I have neighbors in Livingston, Mont., who have geared up for every potential Armageddon since the Cuban missile crisis. From the cold war to the Gulf War to Y2K (how quaint it seems now, that odd abbreviation), a certain vocal minority hereabouts has been hoarding ammunition, boiling water and stockpiling gold coins in hopes of riding out some vast calamity that will devastate the unprepared while leaving savvy country folk untouched. That was the vision, at least, until last month, when the attacks on New York City and Washington proved to all but the most stubborn of mountain dwellers that that's not the way it's going to be.

The disaster could not have happened farther away. That was the first rebuke to the survivalists. International terrorists, it seems, just aren't interested in Montana, and guns are useless when the enemy is 2,000 miles out of firing range. They're doubly useless when you can't get parts for them. Like so much of the isolated, rural West, Montana is inordinately dependent on UPS and FedEx for supplies, but suddenly such services were grounded. The lack of fresh seafood was a minor annoyance; the stalled shipments of car parts and medicines were serious, as was the disappearance of the tourists who keep Rocky Mountain towns afloat in U.S. currency. An economy based on the trading of beef jerky can't hold up for long. For those few planeless days, our remote Montana valley felt uncomfortably like an actual wilderness. The howling coyotes never sounded so loud.

Worse, our TVs continued to operate, revealing just how psychologically entwined Montanans are with distant urban centers. Though the fact might embarrass some rugged individualists, the Western outback is satellite-TV country; normal transmissions can't make it between the mountains. There's a dish on every cabin, every ranch house. And since the service that many other people and I use features network affiliates from New York City but not a single station from the West, the bad news from Manhattan was local news. Electronics trumped geography. To feel separate from the horror was impossible, and there were times I walked out of my house after long sessions of compulsive viewing and was startled that Livingston was not on fire too.

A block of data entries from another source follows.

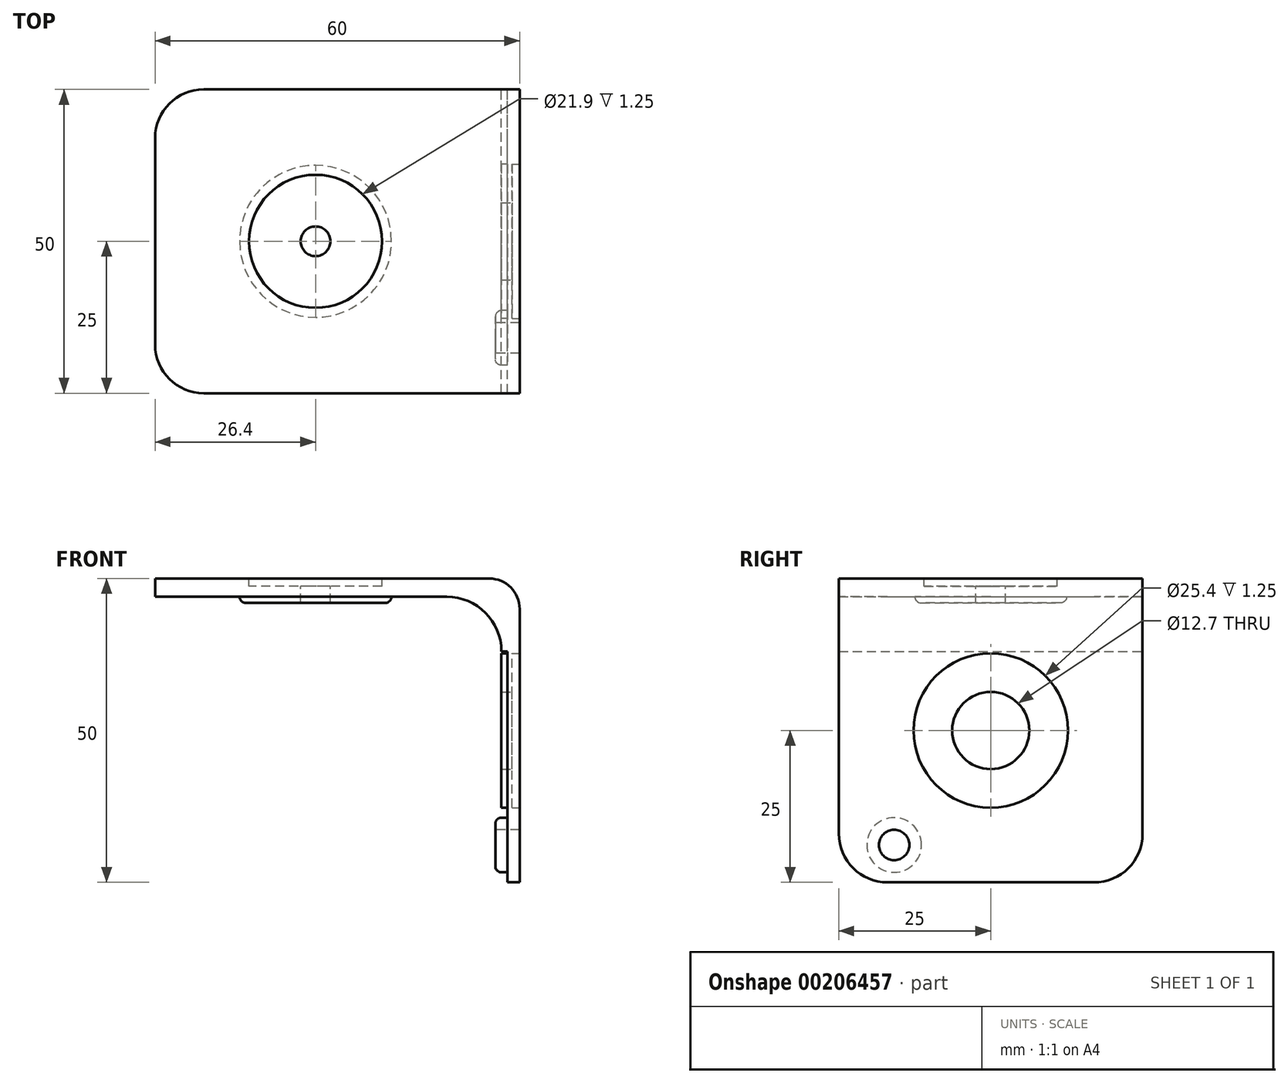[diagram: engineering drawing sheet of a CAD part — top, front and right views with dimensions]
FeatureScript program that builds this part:
annotation { "Feature Type Name" : "Feature", "Feature Type Description" : "" }
export const myFeature = defineFeature(function(context is Context, id is Id, definition is map)
    precondition{}
    {
        {
            var Q0;
            Q0=qCreatedBy(makeId("Front.planeOp"),FACE);
            var sketch = newSketch(context, id + "F0", { "sketchPlane" : qUnion([Q0])});
            skLineSegment(sketch, "E0.bottom", {"start": v(30, 25) * mm, "end": v(-30, 25) * mm});
            skLineSegment(sketch, "E0.top", {"start": v(30, -25) * mm, "end": v(27, -25) * mm});
            skLineSegment(sketch, "E0.left", {"start": v(30, 25) * mm, "end": v(30, -25) * mm});
            skLineSegment(sketch, "E0.right", {"start": v(-30, 25) * mm, "end": v(-30, 22) * mm});
            skPoint(sketch, "E0.middle", {"position": v(0, 0) * mm});
            skLineSegment(sketch, "E1", {"start": v(-30, 22) * mm, "end": v(18, 22) * mm});
            skLineSegment(sketch, "E2", {"start": v(27, 13) * mm, "end": v(27, -25) * mm});
            skPoint(sketch, "E3.orphan", {"position": v(-30, -25) * mm});
            skPoint(sketch, "E4.visualSharp", {"position": v(27, 22) * mm});
            skArc(sketch, "E4.filletArc", {"start": v(27, 13) * mm, "mid": v(24.36, 19.36) * mm, "end": v(18, 22) * mm});
            skSolve(sketch);
        }
        {
            var Q0;
            Q0=makeQuery(id+"F0.imprint","IMPRINT",FACE,{"disambiguationData":[TD([[makeQuery(id+"F0.imprint","IMPRINT",EDGE,{"derivedFrom":sQuery(id+"F0.wireOp",EDGE,"E0.bottom")}),1.0]])]});
            extrude(context, id + "F1", {"entities" : qUnion([Q0]), "endBound" : BoundingType.SYMMETRIC, "depth" : 50 * mm});
        }
        {
            var Q0;
            Q0=makeQuery(id+"F1.opExtrude","CAP_EDGE",EDGE,{"disambiguationData":[OSD([sQuery(id+"F0.wireOp",EDGE,"E0.right")])],"isStart":false});
            var Q1;
            Q1=makeQuery(id+"F1.opExtrude","CAP_EDGE",EDGE,{"disambiguationData":[OSD([sQuery(id+"F0.wireOp",EDGE,"E0.right")])],"isStart":true});
            var Q2;
            Q2=makeQuery(id+"F1.opExtrude","CAP_EDGE",EDGE,{"disambiguationData":[OSD([sQuery(id+"F0.wireOp",EDGE,"E0.top")])],"isStart":true});
            var Q3;
            Q3=makeQuery(id+"F1.opExtrude","CAP_EDGE",EDGE,{"disambiguationData":[OSD([sQuery(id+"F0.wireOp",EDGE,"E0.top")])],"isStart":false});
            fillet(context, id + "F2", {"entities" : qUnion([Q0, Q1, Q2, Q3]), "radius" : 8 * mm, "tangentPropagation" : true, "allowEdgeOverflow" : false});
        }
        {
            var Q0;
            Q0=makeQuery(id+"F1.opExtrude","SWEPT_FACE",FACE,{"disambiguationData":[OSD([sQuery(id+"F0.wireOp",EDGE,"E0.bottom")])]});
            var sketch = newSketch(context, id + "F3", { "sketchPlane" : qUnion([Q0])});
            skCircle(sketch, "E5", {"center": v(-3.6, 0) * mm, "radius": 10.95 * mm});
            skCircle(sketch, "E6", {"center": v(-3.6, 0) * mm, "radius": 2.45 * mm});
            skPoint(sketch, "E7.orphan", {"position": v(30, 0) * mm});
            skPoint(sketch, "E8.end.orphan", {"position": v(-30, 0) * mm});
            skSolve(sketch);
        }
        {
            var Q0;
            Q0=makeQuery(id+"F1.opExtrude","SWEPT_FACE",FACE,{"disambiguationData":[OSD([sQuery(id+"F0.wireOp",EDGE,"E0.left")])]});
            var sketch = newSketch(context, id + "F4", { "sketchPlane" : qUnion([Q0])});
            skCircle(sketch, "E9", {"center": v(0, 0) * mm, "radius": 12.7 * mm});
            skCircle(sketch, "E10", {"center": v(0, 0) * mm, "radius": 6.35 * mm});
            skPoint(sketch, "E11.orphan", {"position": v(0, 25) * mm});
            skPoint(sketch, "E12.end.orphan", {"position": v(0, -25) * mm});
            skSolve(sketch);
        }
        {
            var Q0;
            Q0=makeQuery(id+"F3.imprint","IMPRINT",FACE,{"disambiguationData":[TD([[makeQuery(id+"F3.imprint","IMPRINT",EDGE,{"derivedFrom":sQuery(id+"F3.wireOp",EDGE,"E5")}),1.0]])]});
            extrude(context, id + "F5", {"entities" : qUnion([Q0]), "operationType" : NewBodyOperationType.REMOVE, "oppositeDirection" : true, "depth" : 1.25 * mm});
        }
        {
            var Q0;
            Q0=makeQuery(id+"F5.boolean.opBoolean","SPLIT",FACE,{"disambiguationData":[TD([makeQuery(id+"F5.opExtrude","SWEPT_FACE",FACE,{"disambiguationData":[OSD([sQuery(id+"F3.wireOp",EDGE,"E6")])]})])],"derivedFrom":makeQuery(id+"F1.opExtrude","SWEPT_FACE",FACE,{"disambiguationData":[OSD([sQuery(id+"F0.wireOp",EDGE,"E0.bottom")])]})});
            extrude(context, id + "F6", {"entities" : qUnion([Q0]), "operationType" : NewBodyOperationType.REMOVE, "oppositeDirection" : true, "depth" : 3 * mm});
        }
        {
            var Q0;
            Q0=makeQuery(id+"F1.opExtrude","SWEPT_FACE",FACE,{"disambiguationData":[OSD([sQuery(id+"F0.wireOp",EDGE,"E2")])]});
            var sketch = newSketch(context, id + "F7", { "sketchPlane" : qUnion([Q0])});
            skCircle(sketch, "E13.0", {"center": v(0, 0) * mm, "radius": 12.7 * mm});
            skCircle(sketch, "E13.1", {"center": v(0, 0) * mm, "radius": 6.35 * mm});
            skLineSegment(sketch, "E14", {"start": v(0, -12.7) * mm, "end": v(0, -25) * mm});
            skCircle(sketch, "E15", {"center": v(15.9, -18.85) * mm, "radius": 2.5 * mm});
            skPoint(sketch, "E15.centerSnap0", {"position": v(0, -18.85) * mm});
            skCircle(sketch, "E16", {"center": v(15.9, -18.85) * mm, "radius": 4.5 * mm});
            skSolve(sketch);
        }
        {
            var Q0;
            Q0=makeQuery(id+"F4.imprint","IMPRINT",FACE,{"disambiguationData":[TD([[makeQuery(id+"F4.imprint","IMPRINT",EDGE,{"derivedFrom":sQuery(id+"F4.wireOp",EDGE,"E9")}),1.0]])]});
            extrude(context, id + "F8", {"entities" : qUnion([Q0]), "operationType" : NewBodyOperationType.REMOVE, "oppositeDirection" : true, "depth" : 1.25 * mm});
        }
        {
            var Q0;
            Q0=makeQuery(id+"F7.imprint","IMPRINT",FACE,{"disambiguationData":[TD([[makeQuery(id+"F7.imprint","IMPRINT",EDGE,{"derivedFrom":sQuery(id+"F7.wireOp",EDGE,"E13.0")}),-1.0]])]});
            extrude(context, id + "F9", {"entities" : qUnion([Q0]), "operationType" : NewBodyOperationType.REMOVE, "oppositeDirection" : true, "depth" : 1 * mm});
        }
        {
            var Q0;
            Q0=makeQuery(id+"F8.boolean.opBoolean","SPLIT",FACE,{"disambiguationData":[TD([makeQuery(id+"F8.opExtrude","SWEPT_FACE",FACE,{"disambiguationData":[OSD([sQuery(id+"F4.wireOp",EDGE,"E10")])]})])],"derivedFrom":makeQuery(id+"F1.opExtrude","SWEPT_FACE",FACE,{"disambiguationData":[OSD([sQuery(id+"F0.wireOp",EDGE,"E0.left")])]})});
            extrude(context, id + "F10", {"entities" : qUnion([Q0]), "operationType" : NewBodyOperationType.REMOVE, "oppositeDirection" : true, "depth" : 3 * mm});
        }
        {
            var Q0;
            Q0=makeQuery(id+"F1.opExtrude","SWEPT_EDGE",EDGE,{"disambiguationData":[OSD([sQuery(id+"F0.wireOp",EDGE,"E0.bottom"),sQuery(id+"F0.wireOp",EDGE,"E0.left")])]});
            fillet(context, id + "F11", {"entities" : qUnion([Q0]), "radius" : 5 * mm, "tangentPropagation" : true, "allowEdgeOverflow" : false});
        }
        {
            var Q0;
            Q0=makeQuery(id+"F7.imprint","IMPRINT",FACE,{"disambiguationData":[TD([[makeQuery(id+"F7.imprint","IMPRINT",EDGE,{"derivedFrom":sQuery(id+"F7.wireOp",EDGE,"E15")}),1.0]])]});
            var Q1;
            Q1=sQuery(id+"F7.wireOp",EDGE,"E15");
            extrude(context, id + "F12", {"entities" : qUnion([Q0]), "operationType" : NewBodyOperationType.REMOVE, "surfaceEntities" : qUnion([Q1]), "oppositeDirection" : true, "depth" : 3 * mm});
        }
        {
            var Q0;
            Q0=makeQuery(id+"F7.imprint","IMPRINT",FACE,{"disambiguationData":[TD([[makeQuery(id+"F7.imprint","IMPRINT",EDGE,{"derivedFrom":sQuery(id+"F7.wireOp",EDGE,"E15")}),-1.0]])]});
            extrude(context, id + "F13", {"entities" : qUnion([Q0]), "operationType" : NewBodyOperationType.ADD, "depth" : 1 * mm});
        }
        {
            var Q0;
            Q0=makeQuery(id+"F13.opExtrude","CAP_EDGE",EDGE,{"disambiguationData":[OSD([sQuery(id+"F7.wireOp",EDGE,"E16")])],"isStart":false});
            fillet(context, id + "F14", {"entities" : qUnion([Q0]), "radius" : 1 * mm, "tangentPropagation" : true, "allowEdgeOverflow" : false});
        }
        {
            var Q0;
            Q0=makeQuery(id+"F1.opExtrude","SWEPT_FACE",FACE,{"disambiguationData":[OSD([sQuery(id+"F0.wireOp",EDGE,"E1")])]});
            var sketch = newSketch(context, id + "F15", { "sketchPlane" : qUnion([Q0])});
            skCircle(sketch, "E17.0", {"center": v(-3.6, 0) * mm, "radius": 2.45 * mm});
            skCircle(sketch, "E18", {"center": v(-3.6, 0) * mm, "radius": 12.5 * mm});
            skSolve(sketch);
        }
        {
            var Q0;
            Q0=makeQuery(id+"F15.imprint","IMPRINT",FACE,{"disambiguationData":[TD([[makeQuery(id+"F15.imprint","IMPRINT",EDGE,{"derivedFrom":sQuery(id+"F15.wireOp",EDGE,"E17.0")}),1.0]])]});
            extrude(context, id + "F16", {"entities" : qUnion([Q0]), "operationType" : NewBodyOperationType.ADD, "depth" : 1 * mm});
        }
        {
            var Q0;
            Q0=makeQuery(id+"F16.opExtrude","CAP_EDGE",EDGE,{"disambiguationData":[OSD([sQuery(id+"F15.wireOp",EDGE,"E18")])],"isStart":false});
            fillet(context, id + "F17", {"entities" : qUnion([Q0]), "radius" : 1 * mm, "tangentPropagation" : true, "allowEdgeOverflow" : false});
        }
    });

From a strict mathematical perspective, the toll of the attacks was easy to translate into local terms. There are only about 7,000 people in Livingston, and if what had happened back East had happened here, almost everyone in the town would be dead. Every house, every office, every vehicle, the schools, the stores, the hospital--all empty. The instinctive rural resentment toward city folk, whose perceived wealth and influence can make country folk feel like sharecroppers or peasants, was swallowed up by that awful calculation. The ghost town is a familiar Western image--just drive up into the hills; they're everywhere--and suddenly it was possible to picture another one: ours.